With all of this XgridDRMAA work, the hope is that Apple will bring the code, or at least the concepts, into Xgrid itself at some point in the future. Not for Leopard, I don’t imagine, but for whatever cat comes next perhaps, after the thing has been field-tested for a while.

DRMAA Java: first run

Friday, June 2nd, 2006

I got a basic DRMAA program running. It lets you execute any command + arguments via the grid.

The code is here.

compile with:

javac -cp $SGE_ROOT/lib/drmaa.jar DrmaaTest.java

run with:

java -cp .:$SGE_ROOT/lib/drmaa.jar DrmaaTest [command] [args]

On a shared-filesystem SGE setup, stdout and stderr will show up as files in the current directory. Pretty spiffy. DRMAA appears to be really simple to use, and should be pretty simple to implement for Xgrid. I’m highly optimistic!

File transfer

Friday, June 2nd, 2006

In a sophisticated network setup like a typical Sun Grid Engine installation, a GridSweeper user will have the luxury of a shared filesystem, a network home directory, etc., etc., meaning that no files will need to be transferred as part of job submission. However, this isn’t always the case. With extra work, it’s apparently possible to set up SGE without a shared filesystem. And many Xgrid users, especially if they’re installing Xgrid for the sake of using GridSweeper on their simple Repast model and network of four Macs, won’t have any shared file system at all.

Although Xgrid provides built-in facilities for transferring files, SGE and DRMAA do not—today, the typical user of these systems is on a well managed network. But I want GridSweeper to be easy to set up for any Joe Repast modeler with a few computers. Although it might seem like too much network overhead to send an model’s executable code, plus input data, and retrieve output data on the other end. But compared to typical runtimes for ABMs, the time it takes to transfer a little executable is nothing. So providing a general, easy solution to this problem, I think, is vital.

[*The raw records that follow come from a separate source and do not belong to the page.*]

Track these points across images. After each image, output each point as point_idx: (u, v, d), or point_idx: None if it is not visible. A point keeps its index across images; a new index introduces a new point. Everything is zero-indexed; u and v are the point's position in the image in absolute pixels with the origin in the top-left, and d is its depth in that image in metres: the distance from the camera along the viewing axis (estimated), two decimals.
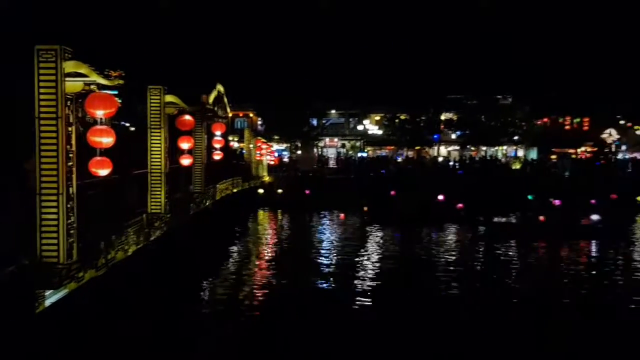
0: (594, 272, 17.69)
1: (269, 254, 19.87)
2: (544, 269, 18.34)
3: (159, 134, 14.18)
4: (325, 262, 18.25)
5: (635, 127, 61.94)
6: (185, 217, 17.15)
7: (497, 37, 58.01)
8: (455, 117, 55.41)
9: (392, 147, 57.68)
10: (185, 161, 17.39)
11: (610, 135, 61.46)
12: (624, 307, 13.58)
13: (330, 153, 58.45)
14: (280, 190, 34.71)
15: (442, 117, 55.86)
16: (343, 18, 59.47)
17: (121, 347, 9.60)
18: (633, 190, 32.45)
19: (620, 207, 30.39)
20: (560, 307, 13.54)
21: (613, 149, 60.58)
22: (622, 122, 64.59)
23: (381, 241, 21.84)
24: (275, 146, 53.65)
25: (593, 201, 30.88)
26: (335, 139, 60.66)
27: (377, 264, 17.72)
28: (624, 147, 62.94)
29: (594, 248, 21.20)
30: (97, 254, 9.86)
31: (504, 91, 54.30)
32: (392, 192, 32.60)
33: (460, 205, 28.64)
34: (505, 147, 58.56)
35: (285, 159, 53.15)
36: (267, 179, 37.79)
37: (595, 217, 23.34)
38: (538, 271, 18.01)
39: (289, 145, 55.91)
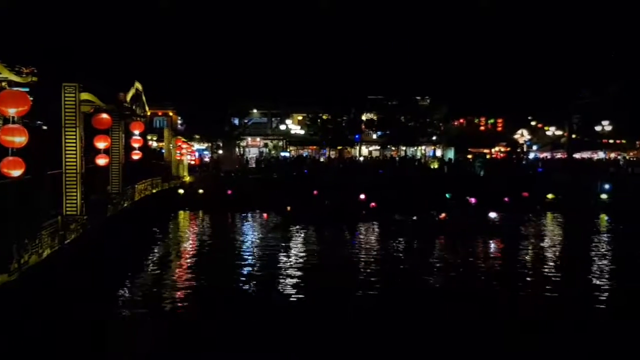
0: (469, 262, 18.34)
1: (189, 256, 19.49)
2: (416, 263, 18.55)
3: (73, 133, 13.68)
4: (246, 262, 18.10)
5: (546, 128, 65.20)
6: (102, 219, 16.65)
7: (416, 38, 59.48)
8: (376, 118, 56.42)
9: (315, 147, 58.12)
10: (102, 161, 16.90)
11: (523, 135, 64.47)
12: (481, 292, 14.63)
13: (253, 153, 58.24)
14: (201, 191, 34.19)
15: (364, 117, 56.75)
16: (265, 16, 59.27)
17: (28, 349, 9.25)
18: (543, 188, 34.04)
19: (530, 205, 31.84)
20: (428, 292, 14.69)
21: (525, 149, 63.56)
22: (533, 123, 67.88)
23: (303, 241, 21.90)
24: (196, 146, 52.83)
25: (506, 199, 32.19)
26: (258, 139, 60.44)
27: (299, 264, 17.73)
28: (535, 147, 66.19)
29: (482, 243, 21.64)
30: (9, 258, 9.44)
31: (422, 92, 55.76)
32: (315, 192, 32.83)
33: (373, 204, 29.11)
34: (424, 147, 60.26)
35: (207, 159, 52.51)
36: (187, 179, 37.15)
37: (493, 214, 24.06)
38: (412, 265, 18.30)
39: (210, 144, 55.23)
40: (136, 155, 21.79)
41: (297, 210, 27.34)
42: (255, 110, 58.18)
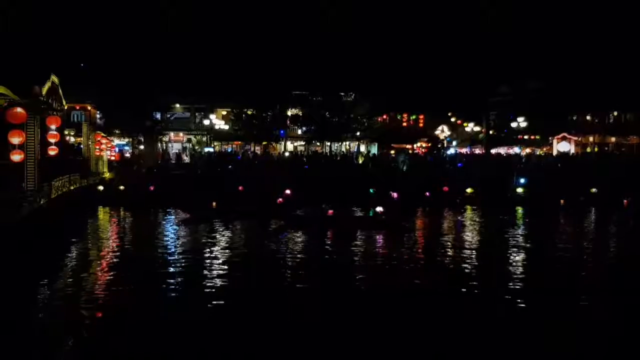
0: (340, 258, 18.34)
1: (108, 255, 18.71)
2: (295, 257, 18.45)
3: None
4: (167, 262, 17.56)
5: (465, 124, 67.40)
6: (17, 217, 15.83)
7: (339, 34, 60.05)
8: (301, 113, 56.55)
9: (239, 142, 57.66)
10: (16, 157, 16.07)
11: (443, 131, 66.41)
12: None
13: (176, 148, 57.12)
14: (122, 187, 33.14)
15: (289, 113, 56.77)
16: (188, 9, 58.24)
17: None
18: (463, 183, 35.14)
19: (450, 199, 32.81)
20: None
21: (445, 144, 65.45)
22: (453, 119, 70.04)
23: (226, 239, 21.53)
24: (116, 141, 51.39)
25: (427, 193, 33.04)
26: (181, 134, 59.36)
27: (220, 262, 17.40)
28: (454, 143, 68.28)
29: (365, 238, 21.51)
30: None
31: (346, 88, 56.33)
32: (240, 188, 32.54)
33: (280, 199, 28.76)
34: (348, 143, 60.97)
35: (127, 154, 51.09)
36: (107, 175, 35.96)
37: (379, 209, 24.41)
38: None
39: (131, 140, 53.71)
40: (53, 151, 20.90)
41: (221, 206, 26.98)
42: (178, 105, 57.07)
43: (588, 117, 67.59)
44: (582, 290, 14.27)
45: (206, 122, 56.32)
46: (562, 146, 57.50)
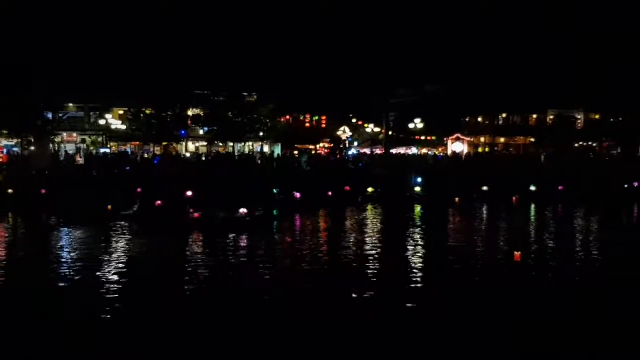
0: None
1: None
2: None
3: None
4: (61, 266, 16.69)
5: (365, 125, 68.82)
6: None
7: (242, 35, 59.52)
8: (202, 113, 55.53)
9: (138, 143, 55.79)
10: None
11: (344, 132, 67.46)
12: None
13: (69, 148, 54.38)
14: (10, 190, 31.12)
15: (190, 113, 55.59)
16: (82, 4, 55.60)
17: None
18: (364, 182, 35.78)
19: (352, 198, 33.32)
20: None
21: (347, 145, 66.53)
22: (354, 120, 71.35)
23: (121, 243, 20.68)
24: (4, 142, 48.39)
25: (329, 193, 33.36)
26: (74, 134, 56.62)
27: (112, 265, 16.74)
28: (355, 143, 69.56)
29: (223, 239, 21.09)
30: None
31: (249, 89, 55.96)
32: (139, 190, 31.48)
33: (158, 202, 27.98)
34: (251, 143, 60.56)
35: (16, 155, 48.14)
36: None
37: (243, 210, 24.37)
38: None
39: (19, 140, 50.63)
40: None
41: (118, 208, 25.91)
42: (71, 104, 54.41)
43: (479, 119, 71.10)
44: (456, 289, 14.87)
45: (102, 121, 54.01)
46: (456, 146, 60.11)
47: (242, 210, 23.99)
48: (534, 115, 68.62)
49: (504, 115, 69.83)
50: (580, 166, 44.01)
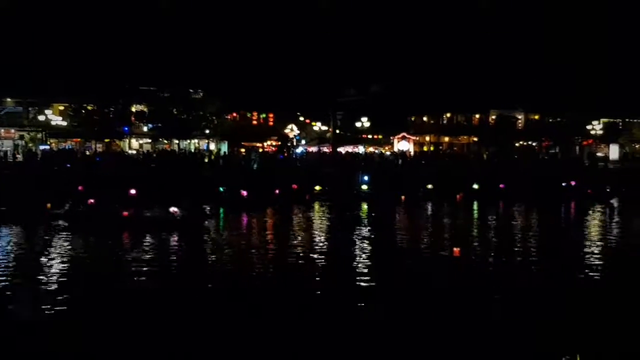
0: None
1: None
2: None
3: None
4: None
5: (313, 123, 68.95)
6: None
7: (189, 31, 58.75)
8: (147, 109, 54.41)
9: (79, 140, 54.22)
10: None
11: (292, 130, 67.36)
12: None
13: (7, 146, 52.38)
14: None
15: (133, 109, 54.38)
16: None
17: None
18: (310, 180, 35.86)
19: (300, 196, 33.34)
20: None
21: (294, 143, 66.44)
22: (302, 118, 71.38)
23: (65, 244, 20.05)
24: None
25: (277, 191, 33.28)
26: (12, 130, 54.52)
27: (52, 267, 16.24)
28: (303, 142, 69.56)
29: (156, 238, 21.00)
30: None
31: (195, 85, 55.21)
32: (80, 188, 30.62)
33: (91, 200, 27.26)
34: (197, 141, 59.74)
35: None
36: None
37: (173, 209, 24.06)
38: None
39: None
40: None
41: (56, 207, 25.10)
42: (8, 99, 52.45)
43: (425, 119, 72.34)
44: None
45: (41, 117, 52.22)
46: (402, 145, 60.93)
47: (173, 209, 23.51)
48: (477, 116, 70.25)
49: (448, 115, 71.24)
50: (521, 165, 45.33)
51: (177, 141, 55.75)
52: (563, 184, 37.23)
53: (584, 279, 15.18)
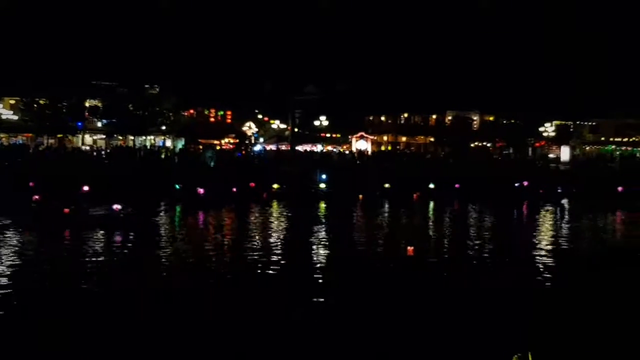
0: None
1: None
2: None
3: None
4: None
5: (271, 121, 68.76)
6: None
7: (145, 26, 57.78)
8: (101, 105, 53.31)
9: (30, 135, 52.74)
10: None
11: (250, 128, 67.05)
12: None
13: None
14: None
15: (87, 104, 53.21)
16: None
17: None
18: (270, 178, 35.72)
19: (257, 195, 33.17)
20: None
21: (253, 141, 66.18)
22: (260, 116, 71.11)
23: (18, 243, 19.43)
24: None
25: (234, 189, 33.04)
26: None
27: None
28: (261, 140, 69.33)
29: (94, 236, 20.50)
30: None
31: (151, 81, 54.39)
32: (31, 184, 29.84)
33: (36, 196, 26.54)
34: (153, 137, 58.87)
35: None
36: None
37: (117, 206, 23.60)
38: None
39: None
40: None
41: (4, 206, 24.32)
42: None
43: (382, 118, 72.98)
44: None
45: None
46: (360, 144, 61.32)
47: (116, 206, 22.90)
48: (434, 116, 71.25)
49: (405, 115, 72.05)
50: (476, 165, 46.15)
51: (132, 137, 54.81)
52: (516, 184, 38.06)
53: (534, 277, 15.50)
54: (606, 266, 17.54)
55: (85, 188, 28.46)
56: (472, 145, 66.58)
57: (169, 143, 58.94)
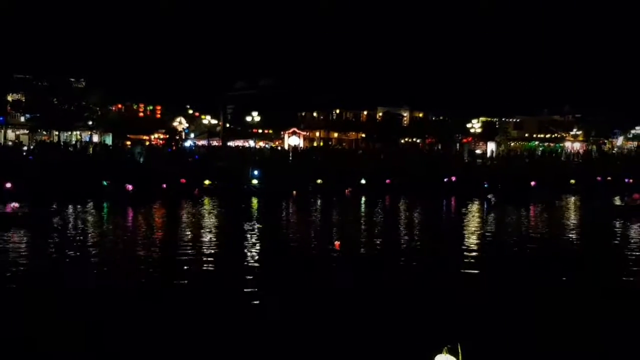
0: None
1: None
2: None
3: None
4: None
5: (202, 117, 67.84)
6: None
7: (69, 18, 55.89)
8: (23, 99, 51.21)
9: None
10: None
11: (181, 123, 65.94)
12: None
13: None
14: None
15: (9, 98, 51.01)
16: None
17: None
18: (202, 175, 35.31)
19: (188, 191, 32.75)
20: None
21: (183, 136, 65.14)
22: (190, 111, 70.07)
23: None
24: None
25: (164, 185, 32.53)
26: None
27: None
28: (192, 135, 68.35)
29: None
30: None
31: (76, 74, 52.69)
32: None
33: None
34: (79, 132, 57.03)
35: None
36: None
37: (14, 204, 22.56)
38: None
39: None
40: None
41: None
42: None
43: (315, 114, 73.39)
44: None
45: None
46: (292, 140, 61.47)
47: (14, 204, 21.71)
48: (365, 112, 72.20)
49: (337, 111, 72.70)
50: (406, 161, 47.14)
51: (57, 132, 52.94)
52: (444, 180, 39.18)
53: (461, 270, 15.98)
54: (525, 255, 18.44)
55: (8, 185, 27.35)
56: (402, 141, 67.90)
57: (96, 138, 57.20)
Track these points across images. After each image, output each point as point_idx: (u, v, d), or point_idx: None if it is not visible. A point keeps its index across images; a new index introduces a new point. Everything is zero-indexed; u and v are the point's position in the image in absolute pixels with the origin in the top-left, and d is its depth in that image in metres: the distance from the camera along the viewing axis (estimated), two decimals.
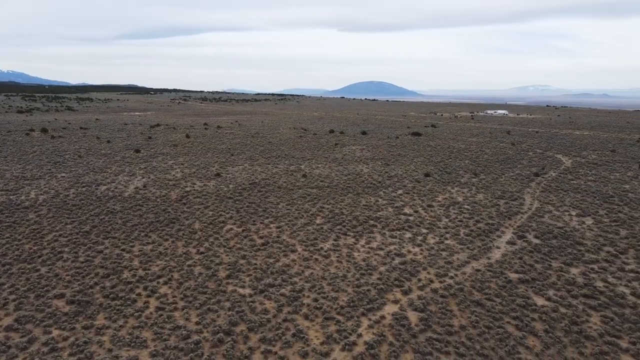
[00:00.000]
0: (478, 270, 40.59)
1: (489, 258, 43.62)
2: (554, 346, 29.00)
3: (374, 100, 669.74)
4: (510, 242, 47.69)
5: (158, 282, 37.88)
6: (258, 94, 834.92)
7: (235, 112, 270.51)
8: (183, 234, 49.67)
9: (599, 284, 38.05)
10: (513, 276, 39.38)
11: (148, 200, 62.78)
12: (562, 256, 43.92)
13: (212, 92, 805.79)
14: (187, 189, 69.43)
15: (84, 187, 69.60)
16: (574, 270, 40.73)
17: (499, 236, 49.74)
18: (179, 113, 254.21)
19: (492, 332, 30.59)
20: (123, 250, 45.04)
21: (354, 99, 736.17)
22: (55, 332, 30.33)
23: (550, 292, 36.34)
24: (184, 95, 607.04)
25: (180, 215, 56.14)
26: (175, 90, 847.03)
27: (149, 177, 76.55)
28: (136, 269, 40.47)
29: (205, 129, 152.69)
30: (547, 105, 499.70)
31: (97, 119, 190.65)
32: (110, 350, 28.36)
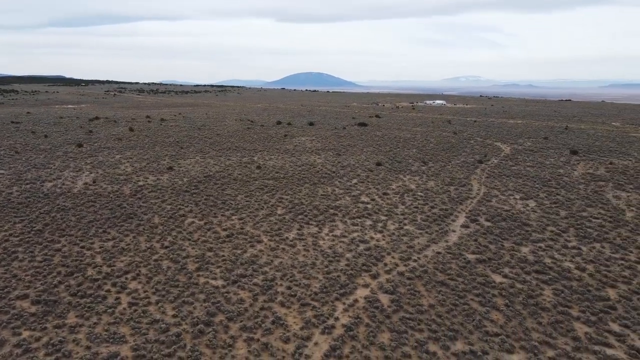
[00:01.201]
0: (439, 253, 42.88)
1: (447, 241, 46.09)
2: (515, 318, 31.48)
3: (315, 91, 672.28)
4: (465, 226, 50.53)
5: (126, 278, 37.31)
6: (197, 85, 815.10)
7: (176, 104, 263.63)
8: (144, 229, 48.81)
9: (547, 260, 41.33)
10: (471, 257, 41.95)
11: (100, 196, 60.85)
12: (512, 236, 47.16)
13: (148, 84, 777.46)
14: (140, 183, 67.79)
15: (27, 184, 66.27)
16: (524, 249, 43.94)
17: (454, 220, 52.49)
18: (116, 105, 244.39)
19: (459, 308, 32.71)
20: (83, 247, 43.76)
21: (294, 90, 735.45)
22: (26, 333, 29.37)
23: (506, 270, 39.10)
24: (119, 87, 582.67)
25: (137, 210, 54.95)
26: (108, 82, 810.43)
27: (98, 172, 73.94)
28: (100, 266, 39.57)
29: (149, 121, 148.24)
30: (481, 96, 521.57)
31: (28, 112, 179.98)
32: (88, 347, 27.91)
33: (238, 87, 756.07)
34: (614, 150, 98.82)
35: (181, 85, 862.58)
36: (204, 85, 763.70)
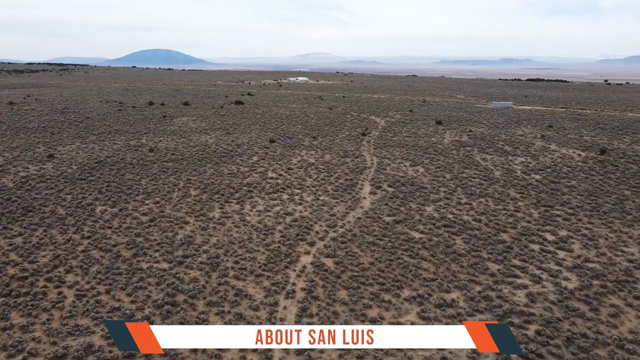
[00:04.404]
0: (359, 218, 47.14)
1: (362, 207, 50.61)
2: (442, 265, 36.87)
3: (170, 69, 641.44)
4: (372, 193, 55.58)
5: (59, 272, 35.23)
6: (30, 63, 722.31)
7: (16, 86, 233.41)
8: (51, 221, 45.41)
9: (450, 216, 48.00)
10: (388, 219, 46.93)
11: None
12: (415, 199, 53.36)
13: None
14: (22, 174, 61.44)
15: None
16: (428, 209, 50.23)
17: (361, 189, 57.31)
18: None
19: (395, 263, 37.18)
20: None
21: (147, 68, 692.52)
22: None
23: (421, 227, 44.74)
24: None
25: (34, 203, 50.45)
26: None
27: None
28: (21, 263, 36.60)
29: None
30: (337, 72, 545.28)
31: None
32: (54, 343, 26.70)
33: (82, 65, 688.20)
34: (469, 120, 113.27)
35: (9, 63, 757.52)
36: (40, 64, 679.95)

All the obvious solutions to the file transfer problem come down to requiring the user to set up some kind of file-transfer infrastructure—NFS, AFP, FTP, SCP, etc., etc. But this defeats the whole purpose of ease of use: now they have to set something up!

All roads, in my view, point to including a simple file server as part of GridSweeper. This daemon will typically run on the same machine as, say, the Xgrid controller or SGE qmaster. The client GUI and command line will provide tools to add files to the GridSweeper file daemon. Additionally, clients will be able to upload files on a per-batch basis. When the agent/execution host* starts running, first it will see if it needs to download any files from the file daemon. (Timestamp checking & caching will ensure that if five runs on the same host all need the same file, it will only be downloaded once.)

At the end of a run, the GridSweeper monitor will send any output files back to the file daemon. Using a monitoring tool/GUI, the user will be able to download any results.

* this terminology difference between SGE and Xgrid is really starting to get to me. I bet DRMAA has its own set of terms.

SGE basics

Friday, June 2nd, 2006

Sadly, things never quite worked right on my local install of SGE. But it turns out UM CSCS already has one set up that I can use. So that’s what I’m doing.

A summary of basic commands in SGE…

qsub
submits a job in a shell script. if you try to submit an executable binary, it won’t work.

-m b|e|a|s|n
tells qsub when to send mail: at the beginning, end, abort/rescheduling, suspension, or not at all.
qstat
displays queue status.
qmon
really ugly gui for submitting and controlling/monitoring jobs.